> [Texte]:
····················

Que vous soyez un adepte du site ou un novice en la matière, vous savez certainement que le système de location entre particuliers fait débat en ce moment. Changement de population dans les quartiers touristiques des grandes villes, envolée du prix de l’immobilier, concurrence déloyale envers les hôteliers professionnels, les dérives conséquentes à l’activité d’Airbnb soulèvent des critiques.

Pour faire le point sur le sujet, je vous renvoie à un numéro très intéressant de Un Jour en France, l’émission de France Inter, qui recevait début juin autour du micro de Bruno Duvic, le directeur Europe et Afrique d’Airbnb, Olivier Grémillon, et l’Adjoint à la Mairie de Paris en charge du logement, Ian Brossat. Le sujet, vous vous en douterez, traite non pas des vacances idylliques que vous pourrez passer en profitant du site (Paris, Rome, Berlin, choisissez votre destination), mais plutôt des problèmes que posent la proposition de locations entre particuliers d’Airbnb sur l’offre de logements d’une ville.

····················

> [Énoncé]: Recopiez, s'il vous plaît, tout le passage du texte sur Airbnb, depuis « Que vous soyez » jusqu'à « soulèvent des critiques. ».

> [Données disponibles]:

····················

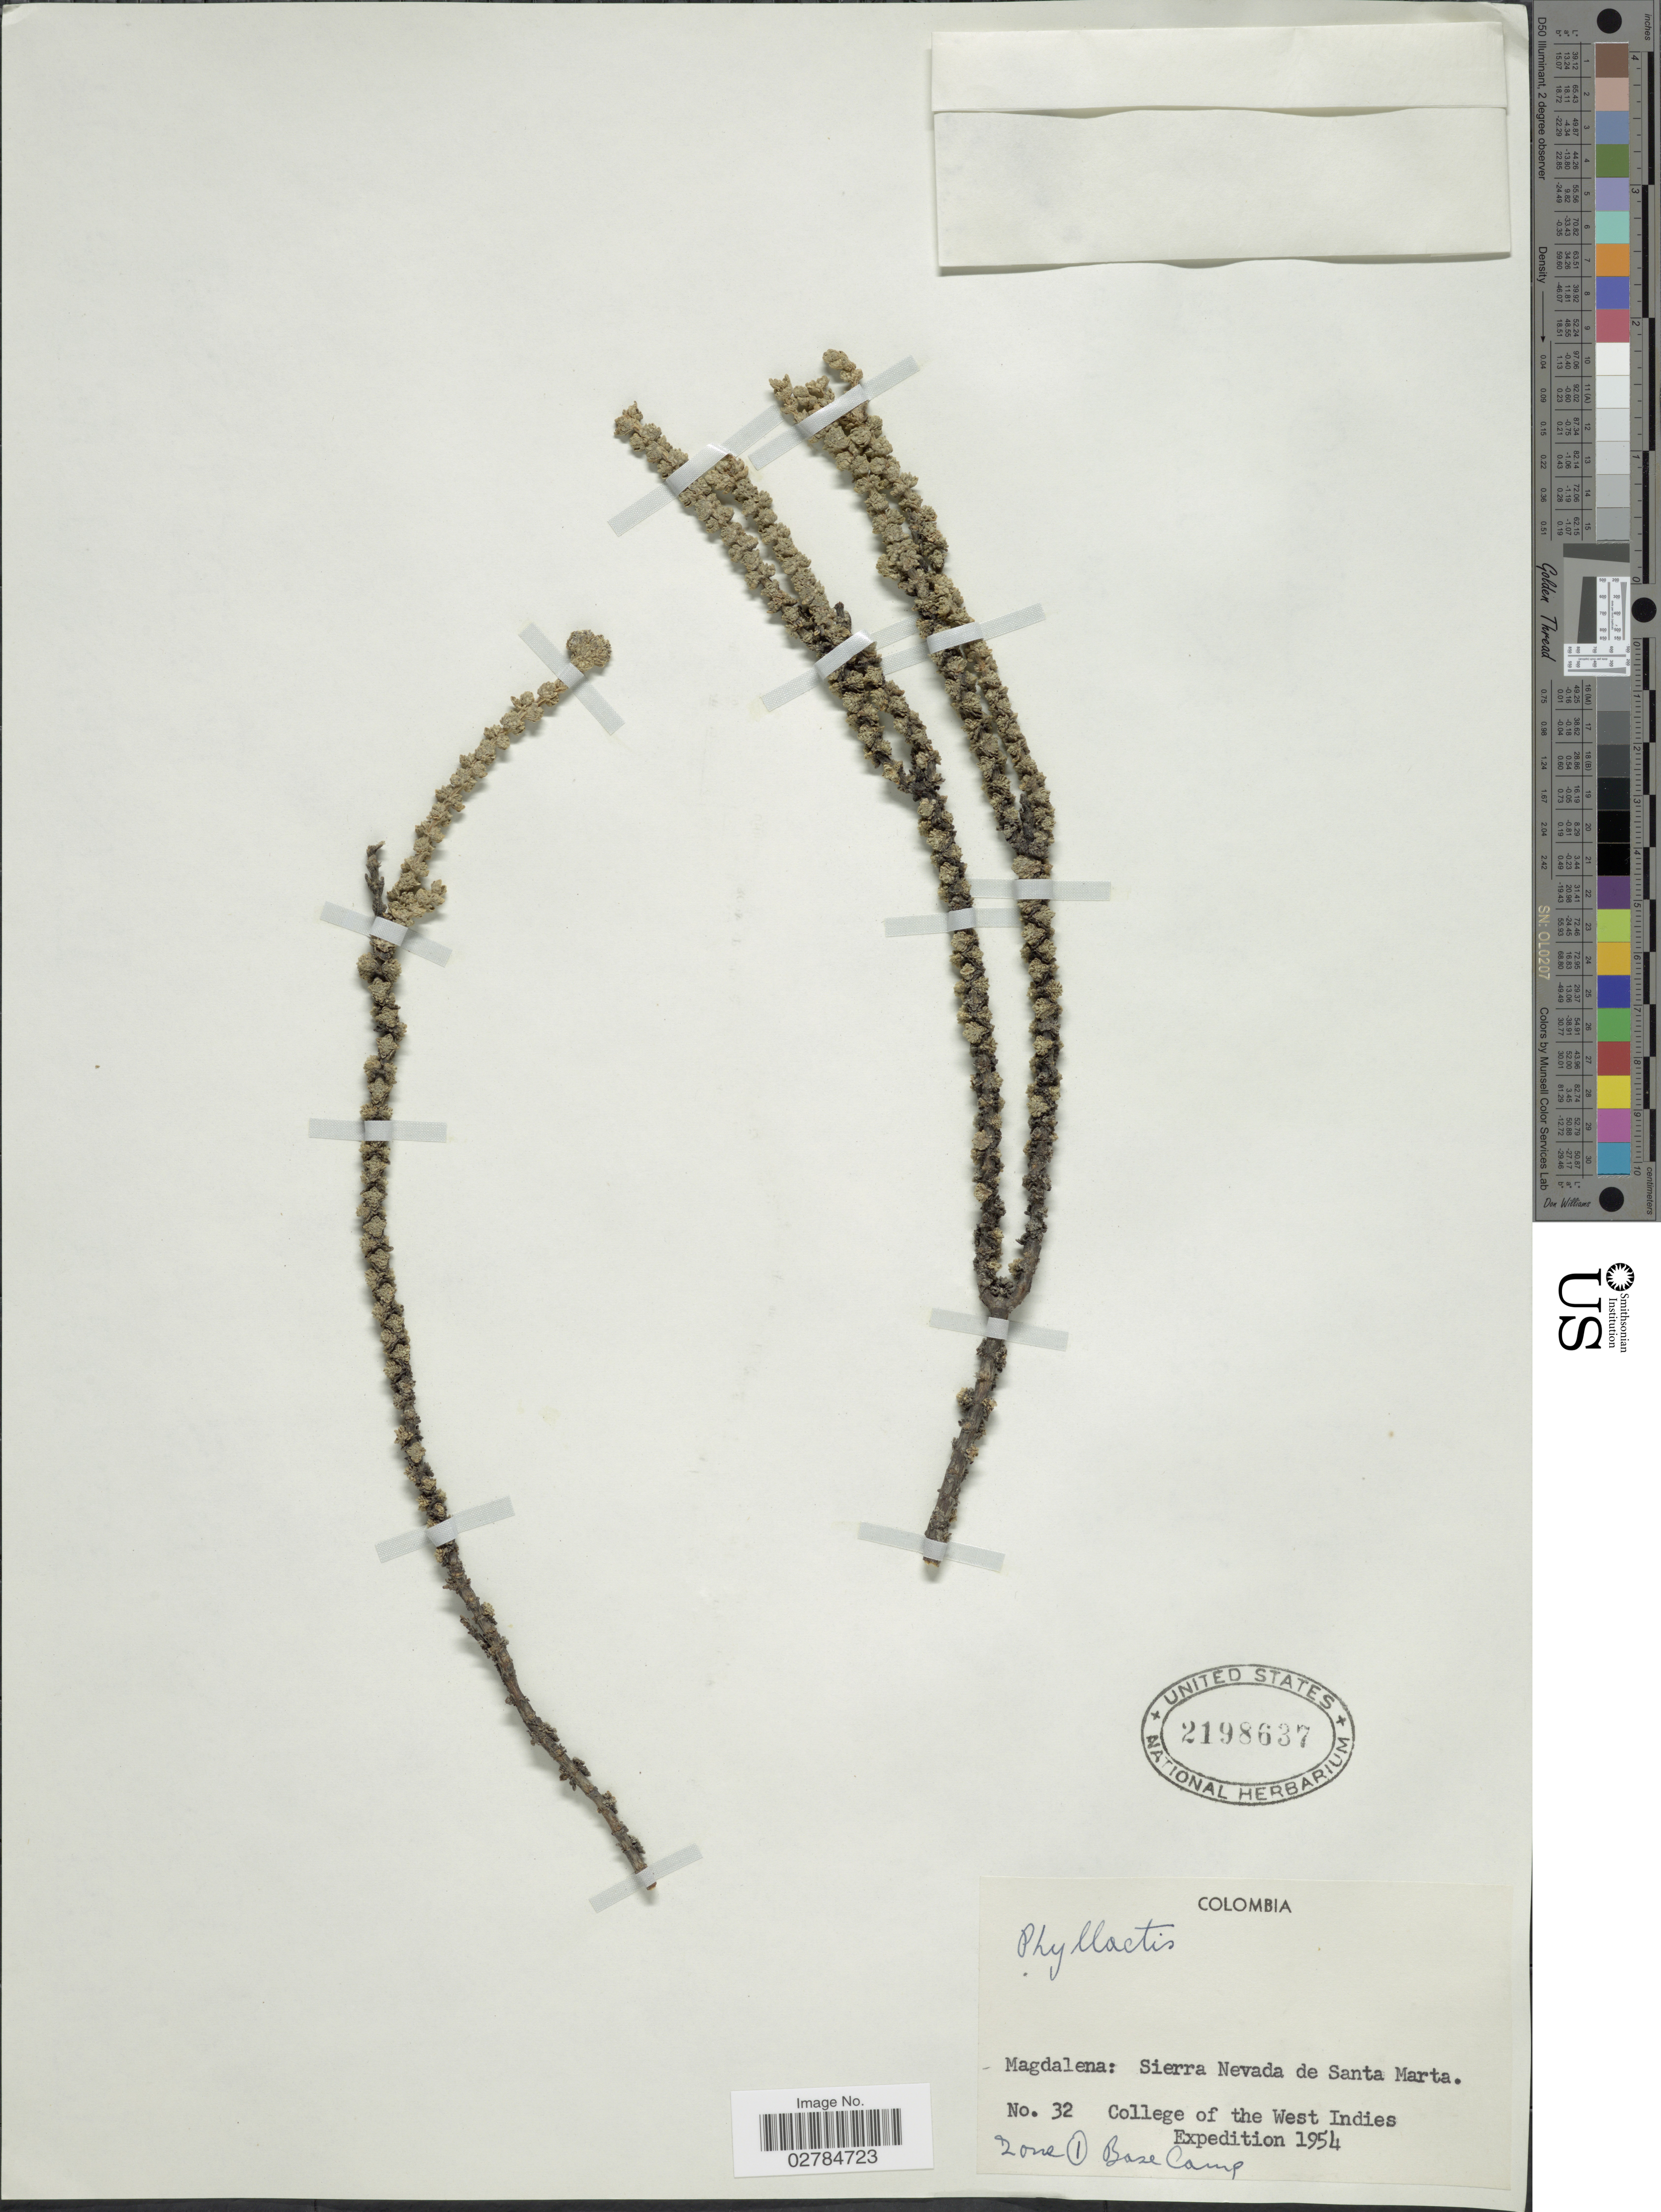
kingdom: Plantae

····················

> [Résultat]:
Que vous soyez un adepte du site ou un novice en la matière, vous savez certainement que le système de location entre particuliers fait débat en ce moment. Changement de population dans les quartiers touristiques des grandes villes, envolée du prix de l’immobilier, concurrence déloyale envers les hôteliers professionnels, les dérives conséquentes à l’activité d’Airbnb soulèvent des critiques.